## Exercise instructions
Copy out each line of the data that holds the string "space".

## Entries provided
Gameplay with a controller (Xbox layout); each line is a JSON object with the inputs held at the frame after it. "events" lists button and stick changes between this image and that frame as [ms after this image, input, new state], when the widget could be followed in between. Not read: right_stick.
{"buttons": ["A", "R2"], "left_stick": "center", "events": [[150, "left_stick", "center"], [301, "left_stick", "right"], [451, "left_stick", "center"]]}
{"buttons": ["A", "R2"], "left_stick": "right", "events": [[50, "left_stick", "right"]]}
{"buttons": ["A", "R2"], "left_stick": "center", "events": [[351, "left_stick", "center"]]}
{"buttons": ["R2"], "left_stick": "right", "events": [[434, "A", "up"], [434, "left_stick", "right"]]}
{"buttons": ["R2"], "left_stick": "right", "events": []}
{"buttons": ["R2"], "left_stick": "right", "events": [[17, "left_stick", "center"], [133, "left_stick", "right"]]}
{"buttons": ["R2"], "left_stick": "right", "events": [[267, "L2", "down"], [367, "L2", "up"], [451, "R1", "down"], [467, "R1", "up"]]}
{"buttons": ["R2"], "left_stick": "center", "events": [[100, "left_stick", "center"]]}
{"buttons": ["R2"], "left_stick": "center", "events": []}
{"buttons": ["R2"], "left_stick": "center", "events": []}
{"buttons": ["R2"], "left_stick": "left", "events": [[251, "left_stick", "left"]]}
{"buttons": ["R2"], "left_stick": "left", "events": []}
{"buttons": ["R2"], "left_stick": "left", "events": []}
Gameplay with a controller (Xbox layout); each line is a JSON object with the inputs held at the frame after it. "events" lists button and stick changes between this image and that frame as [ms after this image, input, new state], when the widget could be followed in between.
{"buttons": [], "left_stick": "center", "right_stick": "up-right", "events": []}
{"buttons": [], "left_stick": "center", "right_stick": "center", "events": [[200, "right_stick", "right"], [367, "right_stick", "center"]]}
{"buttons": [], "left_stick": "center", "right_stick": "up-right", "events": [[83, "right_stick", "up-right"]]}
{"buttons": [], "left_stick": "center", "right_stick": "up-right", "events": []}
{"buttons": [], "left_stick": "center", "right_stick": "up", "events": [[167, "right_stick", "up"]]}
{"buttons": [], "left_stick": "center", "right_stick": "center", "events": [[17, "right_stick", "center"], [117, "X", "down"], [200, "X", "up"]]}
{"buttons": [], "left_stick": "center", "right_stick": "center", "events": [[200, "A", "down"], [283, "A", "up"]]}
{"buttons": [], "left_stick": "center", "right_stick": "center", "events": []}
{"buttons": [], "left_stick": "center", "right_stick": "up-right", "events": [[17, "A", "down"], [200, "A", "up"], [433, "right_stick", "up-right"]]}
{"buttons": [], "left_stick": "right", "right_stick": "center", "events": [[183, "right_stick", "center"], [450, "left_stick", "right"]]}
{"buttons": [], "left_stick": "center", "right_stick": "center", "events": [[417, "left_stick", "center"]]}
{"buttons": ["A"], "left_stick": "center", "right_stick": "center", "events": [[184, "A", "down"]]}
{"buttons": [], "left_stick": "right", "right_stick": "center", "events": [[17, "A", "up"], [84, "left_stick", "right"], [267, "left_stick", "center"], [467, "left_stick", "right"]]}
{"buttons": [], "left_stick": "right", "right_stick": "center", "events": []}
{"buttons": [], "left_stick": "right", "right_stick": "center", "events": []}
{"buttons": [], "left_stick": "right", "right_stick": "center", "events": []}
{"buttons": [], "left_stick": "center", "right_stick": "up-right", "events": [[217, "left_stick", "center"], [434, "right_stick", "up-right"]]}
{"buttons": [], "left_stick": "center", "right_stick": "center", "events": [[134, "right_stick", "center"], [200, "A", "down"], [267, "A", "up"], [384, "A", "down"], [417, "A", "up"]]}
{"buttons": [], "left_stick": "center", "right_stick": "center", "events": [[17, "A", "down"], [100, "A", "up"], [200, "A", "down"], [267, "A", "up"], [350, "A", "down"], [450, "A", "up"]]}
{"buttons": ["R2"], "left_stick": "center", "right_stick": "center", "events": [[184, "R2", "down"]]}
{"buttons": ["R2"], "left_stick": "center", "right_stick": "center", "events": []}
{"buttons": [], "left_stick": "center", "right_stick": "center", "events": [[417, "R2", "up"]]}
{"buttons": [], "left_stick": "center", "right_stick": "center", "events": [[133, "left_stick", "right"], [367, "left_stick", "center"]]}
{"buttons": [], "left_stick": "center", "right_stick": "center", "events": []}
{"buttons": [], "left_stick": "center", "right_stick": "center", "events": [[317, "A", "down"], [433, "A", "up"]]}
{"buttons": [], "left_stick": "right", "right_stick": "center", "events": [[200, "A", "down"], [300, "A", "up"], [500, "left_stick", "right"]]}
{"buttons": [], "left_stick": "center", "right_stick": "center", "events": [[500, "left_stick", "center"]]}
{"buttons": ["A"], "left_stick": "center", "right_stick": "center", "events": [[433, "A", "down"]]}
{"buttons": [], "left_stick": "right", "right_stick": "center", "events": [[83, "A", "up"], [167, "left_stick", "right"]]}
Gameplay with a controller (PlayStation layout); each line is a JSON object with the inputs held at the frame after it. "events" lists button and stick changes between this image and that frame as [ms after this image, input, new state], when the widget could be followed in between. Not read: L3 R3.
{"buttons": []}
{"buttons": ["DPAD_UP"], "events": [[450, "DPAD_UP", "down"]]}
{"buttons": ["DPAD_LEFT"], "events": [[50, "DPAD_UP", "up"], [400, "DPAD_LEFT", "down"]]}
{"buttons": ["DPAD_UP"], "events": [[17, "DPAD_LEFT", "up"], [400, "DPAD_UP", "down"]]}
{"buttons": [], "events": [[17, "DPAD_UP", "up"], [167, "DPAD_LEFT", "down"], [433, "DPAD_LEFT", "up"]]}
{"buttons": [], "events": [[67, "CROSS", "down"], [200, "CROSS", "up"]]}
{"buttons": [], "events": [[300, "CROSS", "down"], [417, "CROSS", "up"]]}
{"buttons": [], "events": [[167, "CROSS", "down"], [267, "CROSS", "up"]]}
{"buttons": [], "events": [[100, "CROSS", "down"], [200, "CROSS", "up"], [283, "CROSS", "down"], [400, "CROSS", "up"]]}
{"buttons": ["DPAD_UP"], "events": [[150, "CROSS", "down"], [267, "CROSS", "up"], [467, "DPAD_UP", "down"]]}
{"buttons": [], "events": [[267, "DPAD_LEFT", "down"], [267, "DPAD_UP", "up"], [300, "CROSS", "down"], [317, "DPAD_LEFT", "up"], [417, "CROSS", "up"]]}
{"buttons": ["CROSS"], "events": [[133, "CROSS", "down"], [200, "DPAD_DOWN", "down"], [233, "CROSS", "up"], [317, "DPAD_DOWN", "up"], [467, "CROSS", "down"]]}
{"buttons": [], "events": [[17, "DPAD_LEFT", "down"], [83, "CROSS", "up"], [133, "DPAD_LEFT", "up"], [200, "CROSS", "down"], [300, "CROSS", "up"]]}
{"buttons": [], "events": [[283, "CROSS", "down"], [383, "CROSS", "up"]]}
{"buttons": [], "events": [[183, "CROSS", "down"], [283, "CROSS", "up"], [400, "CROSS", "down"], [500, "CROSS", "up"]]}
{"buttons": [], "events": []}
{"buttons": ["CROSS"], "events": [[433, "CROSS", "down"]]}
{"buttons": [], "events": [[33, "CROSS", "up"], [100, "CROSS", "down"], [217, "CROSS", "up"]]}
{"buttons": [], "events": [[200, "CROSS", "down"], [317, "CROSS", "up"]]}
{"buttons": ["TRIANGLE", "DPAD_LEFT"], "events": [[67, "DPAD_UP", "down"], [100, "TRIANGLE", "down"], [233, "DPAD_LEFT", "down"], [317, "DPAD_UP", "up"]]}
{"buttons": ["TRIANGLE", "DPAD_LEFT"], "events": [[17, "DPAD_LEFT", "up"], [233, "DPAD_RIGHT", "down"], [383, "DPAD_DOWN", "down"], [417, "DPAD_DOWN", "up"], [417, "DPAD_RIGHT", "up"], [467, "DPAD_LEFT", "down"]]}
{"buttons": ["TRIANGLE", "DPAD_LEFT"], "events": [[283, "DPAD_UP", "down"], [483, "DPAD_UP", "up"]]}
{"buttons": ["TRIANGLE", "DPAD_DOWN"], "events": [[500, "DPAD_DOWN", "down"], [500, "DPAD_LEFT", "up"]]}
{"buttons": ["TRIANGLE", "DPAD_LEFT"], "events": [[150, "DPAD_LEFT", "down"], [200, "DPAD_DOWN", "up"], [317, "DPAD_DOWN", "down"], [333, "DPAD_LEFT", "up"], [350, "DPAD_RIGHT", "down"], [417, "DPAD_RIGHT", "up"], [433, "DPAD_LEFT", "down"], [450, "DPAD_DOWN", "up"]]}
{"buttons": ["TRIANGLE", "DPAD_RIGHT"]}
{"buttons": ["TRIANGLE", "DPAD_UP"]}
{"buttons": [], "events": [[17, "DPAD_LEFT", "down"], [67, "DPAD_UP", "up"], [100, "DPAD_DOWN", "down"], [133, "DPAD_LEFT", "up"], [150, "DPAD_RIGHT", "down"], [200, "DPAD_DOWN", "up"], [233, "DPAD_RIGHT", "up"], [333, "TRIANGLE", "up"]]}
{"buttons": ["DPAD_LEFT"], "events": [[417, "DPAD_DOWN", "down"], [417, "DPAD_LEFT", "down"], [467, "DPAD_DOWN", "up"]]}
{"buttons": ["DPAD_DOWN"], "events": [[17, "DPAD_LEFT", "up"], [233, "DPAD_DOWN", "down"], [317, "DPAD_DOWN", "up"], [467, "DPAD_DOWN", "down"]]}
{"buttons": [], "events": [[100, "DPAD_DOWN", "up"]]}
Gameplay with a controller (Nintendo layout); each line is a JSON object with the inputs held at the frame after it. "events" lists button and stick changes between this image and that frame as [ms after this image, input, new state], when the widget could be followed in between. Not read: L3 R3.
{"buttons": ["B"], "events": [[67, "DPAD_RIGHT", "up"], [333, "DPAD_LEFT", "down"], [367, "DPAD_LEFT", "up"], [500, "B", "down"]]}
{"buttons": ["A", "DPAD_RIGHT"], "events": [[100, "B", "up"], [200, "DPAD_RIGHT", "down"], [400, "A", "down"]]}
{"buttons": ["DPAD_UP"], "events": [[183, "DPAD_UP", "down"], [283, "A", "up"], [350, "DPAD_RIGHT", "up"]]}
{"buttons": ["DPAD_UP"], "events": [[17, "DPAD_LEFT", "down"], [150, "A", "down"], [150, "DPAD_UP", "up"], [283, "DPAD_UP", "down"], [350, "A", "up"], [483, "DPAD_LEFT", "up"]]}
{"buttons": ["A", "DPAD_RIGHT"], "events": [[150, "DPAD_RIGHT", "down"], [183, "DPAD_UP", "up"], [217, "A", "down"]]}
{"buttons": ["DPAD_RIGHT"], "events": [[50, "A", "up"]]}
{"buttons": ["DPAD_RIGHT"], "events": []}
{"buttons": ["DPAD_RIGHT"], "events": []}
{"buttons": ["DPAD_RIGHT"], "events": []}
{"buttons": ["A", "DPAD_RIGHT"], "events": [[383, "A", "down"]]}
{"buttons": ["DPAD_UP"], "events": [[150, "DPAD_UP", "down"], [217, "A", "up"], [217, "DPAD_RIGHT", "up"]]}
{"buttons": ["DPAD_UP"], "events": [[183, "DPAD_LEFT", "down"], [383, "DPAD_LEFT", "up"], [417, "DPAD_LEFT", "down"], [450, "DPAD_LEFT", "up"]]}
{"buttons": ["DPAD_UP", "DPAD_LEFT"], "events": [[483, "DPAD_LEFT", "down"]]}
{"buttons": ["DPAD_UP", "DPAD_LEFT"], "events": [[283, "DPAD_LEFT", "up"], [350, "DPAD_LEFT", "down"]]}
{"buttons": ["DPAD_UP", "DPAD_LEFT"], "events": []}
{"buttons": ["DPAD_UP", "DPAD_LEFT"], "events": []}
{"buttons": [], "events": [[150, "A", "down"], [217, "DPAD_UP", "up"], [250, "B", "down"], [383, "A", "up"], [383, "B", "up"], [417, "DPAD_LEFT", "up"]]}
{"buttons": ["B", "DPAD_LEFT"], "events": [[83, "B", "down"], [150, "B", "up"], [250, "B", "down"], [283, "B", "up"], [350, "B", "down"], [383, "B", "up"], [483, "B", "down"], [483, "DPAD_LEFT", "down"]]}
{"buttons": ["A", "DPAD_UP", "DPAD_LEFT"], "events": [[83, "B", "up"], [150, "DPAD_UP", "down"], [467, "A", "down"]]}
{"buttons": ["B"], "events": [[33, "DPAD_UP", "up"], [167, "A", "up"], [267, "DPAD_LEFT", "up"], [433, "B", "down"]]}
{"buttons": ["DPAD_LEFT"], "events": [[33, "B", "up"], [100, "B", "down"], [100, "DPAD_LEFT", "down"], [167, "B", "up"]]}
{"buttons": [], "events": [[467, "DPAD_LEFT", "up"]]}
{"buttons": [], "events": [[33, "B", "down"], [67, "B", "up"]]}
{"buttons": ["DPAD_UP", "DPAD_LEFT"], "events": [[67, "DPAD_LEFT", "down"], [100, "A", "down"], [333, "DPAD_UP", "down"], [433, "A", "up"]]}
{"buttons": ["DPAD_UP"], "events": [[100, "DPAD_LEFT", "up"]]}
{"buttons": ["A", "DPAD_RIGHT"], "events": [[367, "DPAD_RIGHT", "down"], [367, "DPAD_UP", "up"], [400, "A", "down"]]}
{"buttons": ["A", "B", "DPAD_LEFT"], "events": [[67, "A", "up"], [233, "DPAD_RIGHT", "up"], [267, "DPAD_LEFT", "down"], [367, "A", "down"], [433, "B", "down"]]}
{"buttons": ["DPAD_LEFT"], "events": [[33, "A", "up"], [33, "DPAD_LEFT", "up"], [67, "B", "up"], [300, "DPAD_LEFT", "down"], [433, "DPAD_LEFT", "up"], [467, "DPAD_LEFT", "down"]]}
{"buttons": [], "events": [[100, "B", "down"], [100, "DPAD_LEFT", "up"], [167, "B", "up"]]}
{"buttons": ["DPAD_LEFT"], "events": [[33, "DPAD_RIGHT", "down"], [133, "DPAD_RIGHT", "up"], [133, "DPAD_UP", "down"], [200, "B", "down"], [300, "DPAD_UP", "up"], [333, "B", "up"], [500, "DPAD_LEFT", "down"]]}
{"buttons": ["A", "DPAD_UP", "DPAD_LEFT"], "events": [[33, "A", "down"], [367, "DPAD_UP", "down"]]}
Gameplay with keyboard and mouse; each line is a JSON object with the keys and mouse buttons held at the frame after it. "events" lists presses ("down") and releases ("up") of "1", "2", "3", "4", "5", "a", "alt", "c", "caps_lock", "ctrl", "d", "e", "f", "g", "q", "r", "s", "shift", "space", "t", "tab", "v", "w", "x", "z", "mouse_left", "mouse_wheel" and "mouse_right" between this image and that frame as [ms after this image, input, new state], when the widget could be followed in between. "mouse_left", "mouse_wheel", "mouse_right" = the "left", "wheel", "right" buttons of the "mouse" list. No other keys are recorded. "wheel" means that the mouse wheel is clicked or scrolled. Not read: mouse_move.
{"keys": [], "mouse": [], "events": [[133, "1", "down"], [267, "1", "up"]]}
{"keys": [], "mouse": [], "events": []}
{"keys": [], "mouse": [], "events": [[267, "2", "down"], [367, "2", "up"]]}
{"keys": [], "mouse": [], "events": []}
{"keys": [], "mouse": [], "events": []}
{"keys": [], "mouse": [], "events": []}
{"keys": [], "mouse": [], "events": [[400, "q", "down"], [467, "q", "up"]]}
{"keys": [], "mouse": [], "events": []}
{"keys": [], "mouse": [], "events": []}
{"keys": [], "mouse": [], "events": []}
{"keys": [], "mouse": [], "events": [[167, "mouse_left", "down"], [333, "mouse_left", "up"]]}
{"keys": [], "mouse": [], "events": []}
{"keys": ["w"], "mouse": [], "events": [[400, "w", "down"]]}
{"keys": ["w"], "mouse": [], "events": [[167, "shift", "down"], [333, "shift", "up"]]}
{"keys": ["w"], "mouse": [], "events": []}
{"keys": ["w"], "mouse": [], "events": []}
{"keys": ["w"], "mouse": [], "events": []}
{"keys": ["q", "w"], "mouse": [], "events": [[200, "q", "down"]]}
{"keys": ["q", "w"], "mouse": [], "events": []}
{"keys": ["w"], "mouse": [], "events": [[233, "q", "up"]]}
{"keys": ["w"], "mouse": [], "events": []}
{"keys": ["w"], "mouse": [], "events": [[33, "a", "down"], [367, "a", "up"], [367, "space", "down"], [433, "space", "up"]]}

## Exercise response
Gameplay with keyboard and mouse; each line is a JSON object with the keys and mouse buttons held at the frame after it. "events" lists presses ("down") and releases ("up") of "1", "2", "3", "4", "5", "a", "alt", "c", "caps_lock", "ctrl", "d", "e", "f", "g", "q", "r", "s", "shift", "space", "t", "tab", "v", "w", "x", "z", "mouse_left", "mouse_wheel" and "mouse_right" between this image and that frame as [ms after this image, input, new state], when the widget could be followed in between. "mouse_left", "mouse_wheel", "mouse_right" = the "left", "wheel", "right" buttons of the "mouse" list. No other keys are recorded. "wheel" means that the mouse wheel is clicked or scrolled. Not read: mouse_move.
{"keys": ["w"], "mouse": [], "events": [[33, "a", "down"], [367, "a", "up"], [367, "space", "down"], [433, "space", "up"]]}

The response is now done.